[Text excerpt]:

The Renault 25 is an executive car produced by the French automaker Renault from 1983 to 1992. 

The 25 was Renault's flagship, the most expensive, prestigious, and the largest vehicle in the company's line up. It placed second in the 1985 European Car of the Year rankings. In total, 780,976 units were built from 1983 until 1992.

All 25s were built in Sandouville, near Le Havre, France.

Introduction 

Introduced at the end of 1983 for a March 1984 start of sales, the Renault 25 was a large step forward in nearly every aspect from the Renault 20 / Renault 30 range it was replacing. Its five-door liftback body was penned by designers Gaston Juchet and Robert Opron of Citroën SM fame, and the unconventional style (the wraparound rear window - one of Opron's signature design features was used on many of his earlier designs such as the SM, the Renault Fuego and Renault 11) was aimed at giving the car a notchback look in order to overcome customer preference outside France for formal sedans in the segment.

The 25 was one of the first cars designed from the start for aerodynamic efficiency giving a drag coefficient (Cd) of 0.31, a key factor in improving fuel economy. The TS model briefly held the unofficial title of "world's most aerodynamic mass production car" with a Cd of 0.28, and at its launch, the 25 was easily the best in its class for fuel economy.

All Renault 25 models were front-wheel drive, with four-cylinder (2 and 2.2 L petrol injection or 2.1 L diesel) and six-cylinder (2849 cc and 2458 cc turbo injection) engines mounted longitudinally forward of the front axle. The 25's performance was above average for its class, at least in the V6 Turbo specification. A turbodiesel version of the J8S engine was also available.

The 25 was praised for its ride comfort and spirited handling (despite slight understeer, and torque steer on V6 Turbo models). A newly designed manual transmission drew unanimous praise for its precision and smoothness (although the detent spring on fifth gear could cause misselection of third gear). The futuristic interior was executed by Italian designer Marcello Gandini (of Lamborghini fame) and was somewhat controversial, but the 25's passenger compartment was considered quiet, spacious, and well lit.

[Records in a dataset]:
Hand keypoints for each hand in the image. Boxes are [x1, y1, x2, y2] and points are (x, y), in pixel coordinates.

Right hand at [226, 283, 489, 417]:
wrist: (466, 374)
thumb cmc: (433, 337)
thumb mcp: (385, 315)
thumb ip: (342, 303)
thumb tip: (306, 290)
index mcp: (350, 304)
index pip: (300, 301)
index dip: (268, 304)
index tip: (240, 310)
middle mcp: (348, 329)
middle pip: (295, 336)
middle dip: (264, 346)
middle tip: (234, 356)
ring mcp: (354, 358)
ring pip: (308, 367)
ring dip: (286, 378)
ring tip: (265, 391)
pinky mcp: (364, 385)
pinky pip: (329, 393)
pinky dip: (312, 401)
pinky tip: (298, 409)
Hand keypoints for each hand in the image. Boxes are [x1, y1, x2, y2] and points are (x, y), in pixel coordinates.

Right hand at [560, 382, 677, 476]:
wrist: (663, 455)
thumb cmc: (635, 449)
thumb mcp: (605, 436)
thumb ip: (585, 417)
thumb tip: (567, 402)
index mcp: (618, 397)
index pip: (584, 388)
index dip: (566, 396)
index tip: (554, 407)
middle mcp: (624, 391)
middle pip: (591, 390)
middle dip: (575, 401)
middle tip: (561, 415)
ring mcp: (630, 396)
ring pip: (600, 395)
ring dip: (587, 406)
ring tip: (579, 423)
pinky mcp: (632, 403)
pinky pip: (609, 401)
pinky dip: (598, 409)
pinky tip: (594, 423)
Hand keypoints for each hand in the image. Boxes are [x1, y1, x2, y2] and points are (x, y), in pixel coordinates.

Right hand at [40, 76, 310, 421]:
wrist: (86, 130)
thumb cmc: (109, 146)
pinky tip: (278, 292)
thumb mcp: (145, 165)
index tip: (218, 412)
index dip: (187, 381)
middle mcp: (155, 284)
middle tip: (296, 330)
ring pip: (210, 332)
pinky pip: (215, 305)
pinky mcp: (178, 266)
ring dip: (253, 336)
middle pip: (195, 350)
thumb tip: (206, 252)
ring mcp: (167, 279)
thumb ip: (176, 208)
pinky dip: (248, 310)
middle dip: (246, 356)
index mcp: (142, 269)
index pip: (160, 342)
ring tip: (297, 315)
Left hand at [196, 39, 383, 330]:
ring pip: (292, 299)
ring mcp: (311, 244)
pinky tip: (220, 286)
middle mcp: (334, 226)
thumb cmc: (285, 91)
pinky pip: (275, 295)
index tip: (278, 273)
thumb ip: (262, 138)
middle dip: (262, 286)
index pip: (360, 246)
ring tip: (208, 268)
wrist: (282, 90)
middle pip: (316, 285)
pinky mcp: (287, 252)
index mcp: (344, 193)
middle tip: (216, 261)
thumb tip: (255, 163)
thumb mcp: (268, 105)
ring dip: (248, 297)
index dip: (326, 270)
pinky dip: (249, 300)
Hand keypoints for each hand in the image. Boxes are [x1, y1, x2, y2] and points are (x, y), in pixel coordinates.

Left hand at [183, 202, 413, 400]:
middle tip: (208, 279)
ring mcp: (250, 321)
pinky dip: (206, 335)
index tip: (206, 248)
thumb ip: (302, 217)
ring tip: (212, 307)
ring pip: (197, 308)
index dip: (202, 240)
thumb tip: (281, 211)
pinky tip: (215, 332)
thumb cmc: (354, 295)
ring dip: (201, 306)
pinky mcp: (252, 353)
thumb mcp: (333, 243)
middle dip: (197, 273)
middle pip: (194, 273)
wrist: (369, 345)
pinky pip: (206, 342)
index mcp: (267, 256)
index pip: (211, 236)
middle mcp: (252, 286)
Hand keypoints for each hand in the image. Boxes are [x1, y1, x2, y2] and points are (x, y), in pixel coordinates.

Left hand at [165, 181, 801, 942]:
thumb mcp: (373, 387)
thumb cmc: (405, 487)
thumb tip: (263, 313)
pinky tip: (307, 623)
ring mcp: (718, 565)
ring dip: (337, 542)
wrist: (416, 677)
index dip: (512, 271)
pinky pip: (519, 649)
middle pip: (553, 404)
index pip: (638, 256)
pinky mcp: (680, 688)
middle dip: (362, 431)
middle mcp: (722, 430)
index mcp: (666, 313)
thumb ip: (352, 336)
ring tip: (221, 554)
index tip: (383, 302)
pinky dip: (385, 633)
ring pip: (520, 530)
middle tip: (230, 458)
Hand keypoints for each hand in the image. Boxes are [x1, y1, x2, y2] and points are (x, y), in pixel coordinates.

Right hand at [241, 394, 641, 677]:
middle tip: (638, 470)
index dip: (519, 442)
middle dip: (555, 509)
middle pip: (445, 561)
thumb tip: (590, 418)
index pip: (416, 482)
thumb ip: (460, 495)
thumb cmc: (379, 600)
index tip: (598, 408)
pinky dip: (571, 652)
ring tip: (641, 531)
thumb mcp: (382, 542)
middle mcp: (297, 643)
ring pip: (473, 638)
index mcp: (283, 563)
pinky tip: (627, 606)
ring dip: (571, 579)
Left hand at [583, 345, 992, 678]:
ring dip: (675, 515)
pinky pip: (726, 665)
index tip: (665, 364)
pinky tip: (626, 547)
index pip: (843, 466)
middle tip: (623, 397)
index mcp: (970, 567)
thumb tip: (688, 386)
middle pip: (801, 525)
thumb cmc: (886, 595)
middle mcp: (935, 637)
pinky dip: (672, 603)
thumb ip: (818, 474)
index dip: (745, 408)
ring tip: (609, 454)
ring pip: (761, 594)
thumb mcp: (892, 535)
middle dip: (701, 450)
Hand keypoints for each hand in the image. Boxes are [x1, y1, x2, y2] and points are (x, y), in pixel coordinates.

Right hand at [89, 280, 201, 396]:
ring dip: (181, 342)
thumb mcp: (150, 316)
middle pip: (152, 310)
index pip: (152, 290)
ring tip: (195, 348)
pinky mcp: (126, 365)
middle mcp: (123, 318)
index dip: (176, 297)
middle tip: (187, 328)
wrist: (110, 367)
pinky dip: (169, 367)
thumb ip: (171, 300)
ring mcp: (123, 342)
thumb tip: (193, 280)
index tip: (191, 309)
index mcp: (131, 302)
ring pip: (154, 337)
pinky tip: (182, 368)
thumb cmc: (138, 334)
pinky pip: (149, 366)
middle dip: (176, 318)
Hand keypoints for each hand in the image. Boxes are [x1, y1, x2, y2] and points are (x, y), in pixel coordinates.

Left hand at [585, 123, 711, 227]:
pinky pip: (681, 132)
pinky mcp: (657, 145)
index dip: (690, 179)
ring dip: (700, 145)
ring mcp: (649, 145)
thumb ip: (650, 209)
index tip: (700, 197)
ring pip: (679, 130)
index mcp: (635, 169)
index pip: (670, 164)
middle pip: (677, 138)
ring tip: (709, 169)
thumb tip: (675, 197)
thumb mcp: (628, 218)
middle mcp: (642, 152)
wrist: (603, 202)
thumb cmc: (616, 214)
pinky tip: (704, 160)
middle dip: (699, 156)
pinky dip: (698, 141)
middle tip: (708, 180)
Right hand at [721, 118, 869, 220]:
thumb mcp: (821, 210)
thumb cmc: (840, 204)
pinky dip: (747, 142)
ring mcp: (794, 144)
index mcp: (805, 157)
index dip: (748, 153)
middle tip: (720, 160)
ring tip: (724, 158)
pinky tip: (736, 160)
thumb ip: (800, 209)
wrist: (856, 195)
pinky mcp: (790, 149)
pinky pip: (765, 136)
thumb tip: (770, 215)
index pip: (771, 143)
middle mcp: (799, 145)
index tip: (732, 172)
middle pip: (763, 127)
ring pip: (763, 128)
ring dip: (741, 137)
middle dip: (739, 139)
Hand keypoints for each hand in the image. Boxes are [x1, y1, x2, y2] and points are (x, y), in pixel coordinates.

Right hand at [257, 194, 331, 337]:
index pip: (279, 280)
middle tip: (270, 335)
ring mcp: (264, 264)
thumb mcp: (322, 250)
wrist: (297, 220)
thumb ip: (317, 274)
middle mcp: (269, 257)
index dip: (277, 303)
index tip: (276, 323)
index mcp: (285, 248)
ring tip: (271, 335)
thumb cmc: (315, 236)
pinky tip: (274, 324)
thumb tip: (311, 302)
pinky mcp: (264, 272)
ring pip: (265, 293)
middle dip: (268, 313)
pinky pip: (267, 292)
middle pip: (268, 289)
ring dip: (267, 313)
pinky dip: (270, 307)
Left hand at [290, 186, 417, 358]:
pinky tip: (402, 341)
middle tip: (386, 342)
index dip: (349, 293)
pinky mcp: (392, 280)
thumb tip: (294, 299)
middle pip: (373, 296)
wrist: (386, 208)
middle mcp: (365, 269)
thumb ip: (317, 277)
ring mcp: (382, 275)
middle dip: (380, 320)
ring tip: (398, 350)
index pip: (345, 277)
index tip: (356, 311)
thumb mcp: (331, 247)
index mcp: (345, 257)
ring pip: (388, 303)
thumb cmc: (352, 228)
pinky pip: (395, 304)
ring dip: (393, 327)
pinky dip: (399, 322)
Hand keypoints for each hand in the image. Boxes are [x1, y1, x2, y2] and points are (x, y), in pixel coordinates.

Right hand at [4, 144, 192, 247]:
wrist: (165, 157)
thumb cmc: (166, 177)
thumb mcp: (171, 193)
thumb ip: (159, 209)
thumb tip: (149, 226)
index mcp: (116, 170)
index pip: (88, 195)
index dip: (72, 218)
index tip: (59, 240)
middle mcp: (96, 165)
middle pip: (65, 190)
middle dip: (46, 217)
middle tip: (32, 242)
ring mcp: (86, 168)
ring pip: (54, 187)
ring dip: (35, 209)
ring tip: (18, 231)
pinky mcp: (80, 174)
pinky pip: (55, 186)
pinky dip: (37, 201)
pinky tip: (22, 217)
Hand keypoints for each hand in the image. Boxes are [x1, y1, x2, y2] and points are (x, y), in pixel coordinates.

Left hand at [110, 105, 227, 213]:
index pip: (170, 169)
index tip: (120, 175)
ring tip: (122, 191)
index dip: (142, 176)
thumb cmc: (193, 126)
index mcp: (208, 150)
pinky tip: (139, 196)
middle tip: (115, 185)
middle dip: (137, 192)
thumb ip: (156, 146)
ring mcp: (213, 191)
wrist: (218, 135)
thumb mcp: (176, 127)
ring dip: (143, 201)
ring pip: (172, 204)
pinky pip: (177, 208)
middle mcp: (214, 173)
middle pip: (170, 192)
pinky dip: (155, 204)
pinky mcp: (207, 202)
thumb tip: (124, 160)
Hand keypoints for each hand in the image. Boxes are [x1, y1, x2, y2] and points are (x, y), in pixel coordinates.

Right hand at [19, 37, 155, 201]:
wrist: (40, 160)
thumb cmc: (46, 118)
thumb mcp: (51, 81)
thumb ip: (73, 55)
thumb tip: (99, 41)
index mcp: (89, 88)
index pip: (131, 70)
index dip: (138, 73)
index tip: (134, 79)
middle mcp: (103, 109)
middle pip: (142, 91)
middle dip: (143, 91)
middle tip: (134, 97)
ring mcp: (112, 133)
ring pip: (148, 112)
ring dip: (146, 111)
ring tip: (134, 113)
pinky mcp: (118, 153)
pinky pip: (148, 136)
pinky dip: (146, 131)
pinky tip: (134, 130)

[Required work]:
1 - Return the part of the Renault 25 passage that runs from "All Renault 25" to "was also available.", copied word for word.
2 - According to the Renault 25 passage, what drag coefficient did the TS model have?

[Answer section]:
1 -
All Renault 25 models were front-wheel drive, with four-cylinder (2 and 2.2 L petrol injection or 2.1 L diesel) and six-cylinder (2849 cc and 2458 cc turbo injection) engines mounted longitudinally forward of the front axle. The 25's performance was above average for its class, at least in the V6 Turbo specification. A turbodiesel version of the J8S engine was also available.

2 - 0.28